The IMF has promised to provide credit amounting to $395.9 million under the ECF facility.
“Nepal Rastra Bank (NRB) has prepared the terms of reference for the loan portfolio review,” Tidiane Kinda, deputy division chief of the IMF's Asia and Pacific Department, told journalists on Monday.
He led a staff visit to the IMF to discuss recent macroeconomic developments and the implementation of the Fund-supported programme.
He said that the IMF was providing its inputs on the ToR that the central bank was supposed to finalise in December last year.
“As the ToR is being finalised, the loan portfolio review is likely to be delayed by two to two-and-a-half months,” said Dev Kumar Dhakal, chief of the banking supervision division at the NRB.
There was a plan to start in-depth on-site inspections assisted by independent international third-party auditors by the end of April this year.
“Once the ToR is finalised, there is a plan to hire an international consultant through a bidding process,” said Dhakal. “Once the consultant is hired, it is expected to start an off-site review of the loan portfolio by June or July.”
According to him, the 10 banks will be chosen based on their size of their loans. Even though there was a plan to conclude loan portfolio review by December 2024, Dhakal expects the review process to take a few months after December.

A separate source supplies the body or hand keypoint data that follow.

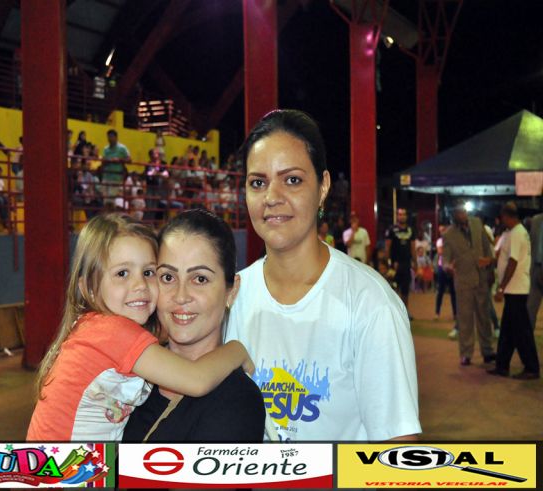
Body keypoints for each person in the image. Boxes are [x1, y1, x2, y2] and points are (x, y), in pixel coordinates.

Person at [226, 109, 421, 441]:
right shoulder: (233, 297)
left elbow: (397, 445)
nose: (272, 198)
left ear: (323, 187)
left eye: (292, 180)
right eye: (258, 182)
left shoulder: (370, 303)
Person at [26, 214, 253, 441]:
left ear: (231, 290)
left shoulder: (236, 401)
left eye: (148, 273)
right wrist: (236, 349)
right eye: (122, 273)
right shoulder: (111, 332)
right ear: (89, 289)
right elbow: (197, 379)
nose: (140, 285)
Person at [124, 210, 265, 442]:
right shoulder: (127, 379)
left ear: (232, 291)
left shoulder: (238, 400)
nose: (181, 296)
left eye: (200, 279)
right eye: (168, 277)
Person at [488, 203, 540, 380]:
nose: (501, 220)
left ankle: (531, 367)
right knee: (508, 330)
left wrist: (501, 287)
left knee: (521, 331)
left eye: (502, 217)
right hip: (515, 289)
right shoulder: (514, 232)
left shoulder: (517, 233)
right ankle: (502, 365)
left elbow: (513, 262)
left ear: (506, 216)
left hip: (516, 289)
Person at [442, 200, 495, 367]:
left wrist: (490, 268)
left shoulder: (477, 223)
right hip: (463, 282)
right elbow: (445, 259)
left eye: (464, 211)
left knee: (484, 317)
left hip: (481, 279)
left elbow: (487, 248)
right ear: (453, 215)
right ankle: (466, 353)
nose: (462, 214)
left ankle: (487, 351)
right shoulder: (448, 235)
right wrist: (447, 267)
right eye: (459, 212)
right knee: (465, 320)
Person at [386, 208, 417, 312]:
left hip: (406, 264)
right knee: (394, 289)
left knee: (405, 290)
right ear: (397, 216)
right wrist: (388, 263)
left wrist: (415, 262)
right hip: (395, 264)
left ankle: (405, 312)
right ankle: (394, 312)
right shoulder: (392, 230)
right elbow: (388, 247)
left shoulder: (410, 230)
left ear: (406, 216)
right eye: (400, 214)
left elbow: (413, 247)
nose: (402, 216)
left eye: (403, 214)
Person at [434, 224, 458, 336]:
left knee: (453, 292)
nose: (442, 232)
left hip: (451, 268)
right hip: (442, 268)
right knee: (440, 291)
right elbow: (440, 252)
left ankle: (455, 314)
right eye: (441, 231)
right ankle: (437, 313)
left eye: (444, 230)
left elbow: (455, 254)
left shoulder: (452, 241)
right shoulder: (440, 241)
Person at [101, 129, 131, 198]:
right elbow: (103, 161)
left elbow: (129, 160)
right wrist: (108, 160)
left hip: (116, 178)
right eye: (108, 137)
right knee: (104, 198)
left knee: (111, 199)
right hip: (106, 176)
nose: (110, 139)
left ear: (116, 137)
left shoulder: (122, 148)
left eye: (111, 137)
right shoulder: (106, 149)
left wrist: (119, 160)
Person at [526, 212, 543, 329]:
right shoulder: (536, 220)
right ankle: (528, 338)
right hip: (535, 269)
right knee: (530, 309)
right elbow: (531, 246)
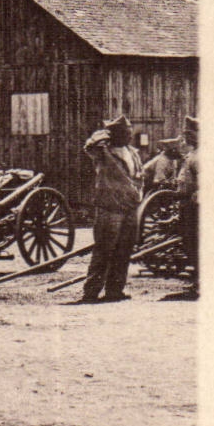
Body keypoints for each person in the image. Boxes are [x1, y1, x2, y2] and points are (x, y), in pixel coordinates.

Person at [78, 114, 142, 303]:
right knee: (104, 250)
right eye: (125, 133)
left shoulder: (132, 152)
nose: (129, 136)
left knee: (124, 250)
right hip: (110, 208)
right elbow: (89, 146)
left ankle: (115, 290)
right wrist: (103, 134)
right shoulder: (102, 152)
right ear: (114, 134)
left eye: (130, 132)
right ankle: (91, 292)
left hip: (130, 207)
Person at [176, 116, 199, 294]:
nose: (185, 139)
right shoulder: (192, 155)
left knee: (196, 243)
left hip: (196, 208)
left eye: (188, 136)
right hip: (186, 205)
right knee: (189, 242)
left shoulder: (200, 156)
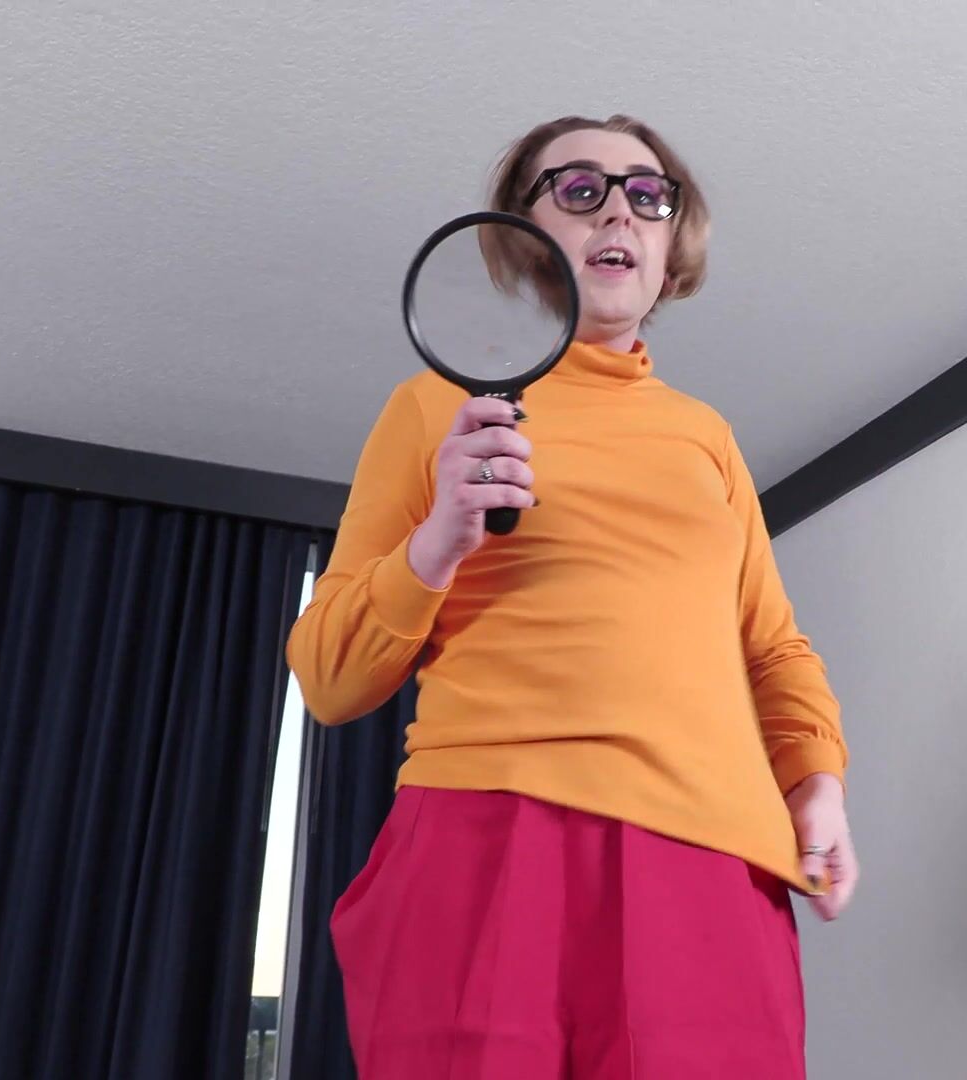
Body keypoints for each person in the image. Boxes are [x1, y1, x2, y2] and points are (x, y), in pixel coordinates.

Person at [286, 113, 857, 1079]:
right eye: (581, 189)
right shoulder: (431, 409)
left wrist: (816, 784)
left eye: (647, 194)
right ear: (524, 233)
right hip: (486, 833)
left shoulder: (707, 437)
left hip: (713, 851)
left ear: (670, 242)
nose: (618, 213)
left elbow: (773, 648)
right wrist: (438, 540)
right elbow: (330, 678)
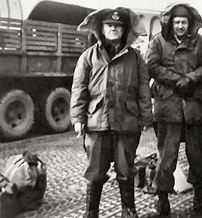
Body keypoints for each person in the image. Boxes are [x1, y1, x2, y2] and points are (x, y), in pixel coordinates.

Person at [70, 7, 153, 218]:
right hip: (97, 123)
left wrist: (145, 117)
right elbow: (78, 89)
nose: (114, 29)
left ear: (124, 30)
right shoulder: (88, 56)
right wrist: (78, 118)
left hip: (127, 122)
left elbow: (144, 89)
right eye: (110, 25)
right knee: (95, 172)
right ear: (102, 28)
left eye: (118, 26)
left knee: (126, 170)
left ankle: (129, 211)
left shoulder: (135, 58)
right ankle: (91, 212)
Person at [146, 3, 202, 216]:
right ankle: (162, 200)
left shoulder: (199, 41)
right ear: (170, 23)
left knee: (197, 155)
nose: (181, 26)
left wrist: (190, 79)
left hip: (194, 108)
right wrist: (177, 80)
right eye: (177, 22)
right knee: (166, 156)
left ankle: (200, 198)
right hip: (168, 107)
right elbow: (152, 66)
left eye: (184, 22)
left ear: (189, 23)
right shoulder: (157, 41)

Kinda said that the loan portfolio review of the largest banks was important to uncover the full extent of non-performing loans (NPL) in the major banks.
NPL is a sum of borrowed money whose scheduled payments have not been made by the debtor.
According to the central bank, average NPL in Nepal’s banking system is 4.29 percent as of mid-January. But, the IMF is doubtful whether the banks and financial institutions reported the true picture of the NPL.
Since the Covid-19 pandemic, NPL of the banks and financial institutions has been on the rise.
Post pandemic, loans grew exponentially as a result of credit made available cheaply to help economic recovery, said Prakash Kumar Shrestha, chief of the economic research division at the NRB. “But the economy didn’t recover as expected, which led to defaults on loans.”
The IMF had earlier warned that the bank asset quality [in Nepal] has deteriorated, reflecting a decline in the repayment capacity of borrowers.
“Increased vigilance on banks’ asset quality and stepped-up supervisory efforts are important to preserve financial stability in view of growing non-performing loans,” Kinda said in a statement on Monday.